#### ENTRIES SUPPLIED

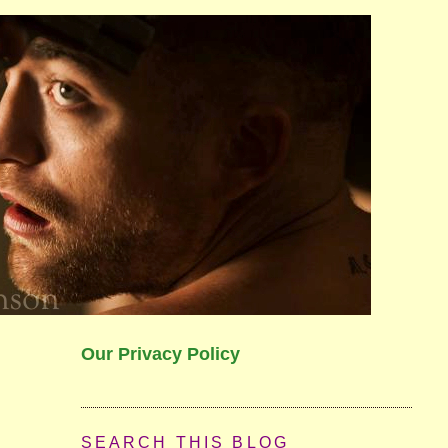
Our Privacy Policy
SEARCH THIS BLOG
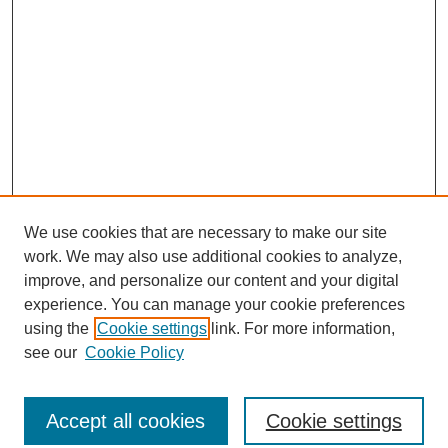
We use cookies that are necessary to make our site
work. We may also use additional cookies to analyze,
improve, and personalize our content and your digital
experience. You can manage your cookie preferences
using the
Cookie settings
link. For more information,
see our
Cookie Policy
Search
Enter search terms:
Accept all cookies
Cookie settings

########

THE TASK:
Arrange all the text read from the listing above as a Markdown table with the columns n and Line, one numbered row per line. Leave out blank lines and the pictures.

YOUR RESPONSE:
| n | Line |
|---|---|
| 1 | Our Privacy Policy |
| 2 | SEARCH THIS BLOG |
| 3 | We use cookies that are necessary to make our site |
| 4 | work. We may also use additional cookies to analyze, |
| 5 | improve, and personalize our content and your digital |
| 6 | experience. You can manage your cookie preferences |
| 7 | using the |
| 8 | Cookie settings |
| 9 | link. For more information, |
| 10 | see our |
| 11 | Cookie Policy |
| 12 | Search |
| 13 | Enter search terms: |
| 14 | Accept all cookies |
| 15 | Cookie settings |